On the other hand, Daryl Press, director of the Institute for Global Security at Dartmouth College, thinks nuclear sharing or South Korea having its own nuclear weapons could add to its deterrence.

“Giving South Korean leaders meaningful control over their country’s own deterrent force, through Korean nuclear sharing or an independent ROK arsenal, would substantially reduce these credibility problems and strengthen deterrence,” Press said.

Mirroring the nuclear sharing option used by NATO, South Korea’s would entail joint planning and using U.S. nuclear weapons deployed to bases in the country.

It would also involve joint nuclear exercises because both South Korean and U.S. aircraft and pilots would bomb enemy target areas when necessary. The U.S. would transfer control of the nuclear weapons to South Korea if North Korea crossed an agreed-upon nuclear threshold, Press said.

An option to deploy nuclear weapons to South Korea would not involve joint drills. The weapons would be delivered by U.S. aircraft and pilots for South Korea to drop on an adversary, according to U.S. plans after both countries agree their use is necessary.

South Korea is a signatory of the Nuclear Non-Proliferation Treaty, which bans countries from pursuing the development of nuclear weapons.

Nuclear value

Thomas Countryman, who recently served as acting undersecretary of arms control and international security under the Biden administration, said, “It would not be appropriate for the U.S. to give the ROK military experience in handling nuclear weapons.”

He continued, “But there’s no limitation on what the good allies can discuss” on nuclear weapons although “there are certain limits to what can be done physically” to utilize the weapons jointly.

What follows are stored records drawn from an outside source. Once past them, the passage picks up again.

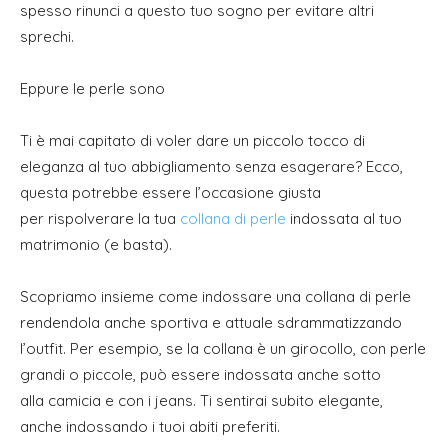
spesso rinunci a questo tuo sogno per evitare altri
sprechi.
Eppure le perle sono
Ti è mai capitato di voler dare un piccolo tocco di
eleganza al tuo abbigliamento senza esagerare? Ecco,
questa potrebbe essere l’occasione giusta
per rispolverare la tua
collana di perle
indossata al tuo
matrimonio (e basta).
Scopriamo insieme come indossare una collana di perle
rendendola anche sportiva e attuale sdrammatizzando
l’outfit. Per esempio, se la collana è un girocollo, con perle
grandi o piccole, può essere indossata anche sotto
alla camicia e con i jeans. Ti sentirai subito elegante,
anche indossando i tuoi abiti preferiti.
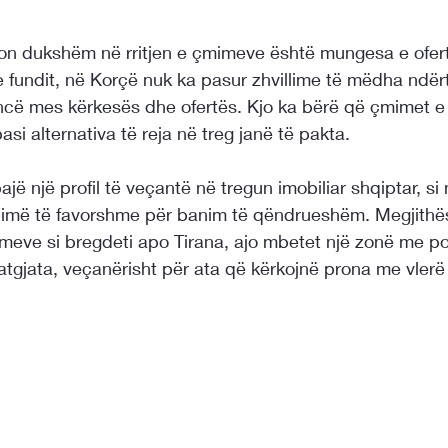
kon dukshëm në rritjen e çmimeve është mungesa e ofert
e fundit, në Korçë nuk ka pasur zhvillime të mëdha ndër
lancë mes kërkesës dhe ofertës. Kjo ka bërë që çmimet e
pasi alternativa të reja në treg janë të pakta.
ë një profil të veçantë në tregun imobiliar shqiptar, si 
e klimë të favorshme për banim të qëndrueshëm. Megjithë
mimeve si bregdeti apo Tirana, ajo mbetet një zonë me po
atgjata, veçanërisht për ata që kërkojnë prona me vlerë 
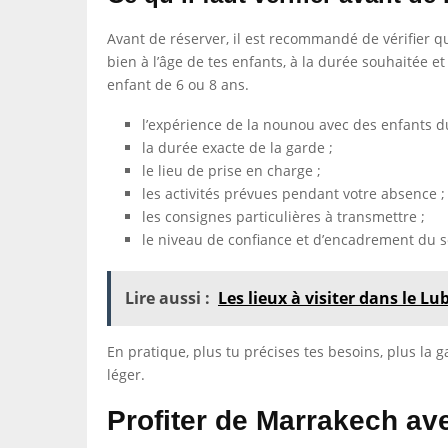
Avant de réserver, il est recommandé de vérifier qu
bien à l’âge de tes enfants, à la durée souhaitée 
enfant de 6 ou 8 ans.
l’expérience de la nounou avec des enfants 
la durée exacte de la garde ;
le lieu de prise en charge ;
les activités prévues pendant votre absence ;
les consignes particulières à transmettre ;
le niveau de confiance et d’encadrement du s
Lire aussi :
Les lieux à visiter dans le 
En pratique, plus tu précises tes besoins, plus la g
léger.
Profiter de Marrakech av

Countryman also said that although others might disagree, redeploying U.S. nuclear weapons to South Korea would not contradict the NPT. But the redeployment would “not make a significant military difference” or add much deterrent value.

By initiating a nuclear program, however, Seoul would violate the NPT, damage its international reputation and ties with Washington, and hamper U.S. efforts to denuclearize the Korean Peninsula, Countryman said.

Scott Snyder, director of the program on U.S.-Korea policy at the Council on Foreign Relations, said, “It is not clear if South Korean nuclear capabilities would reduce the actual threat or expand it.”

“The common aim here,” he continued, “is to take actions that reduce the risk of miscalculation.”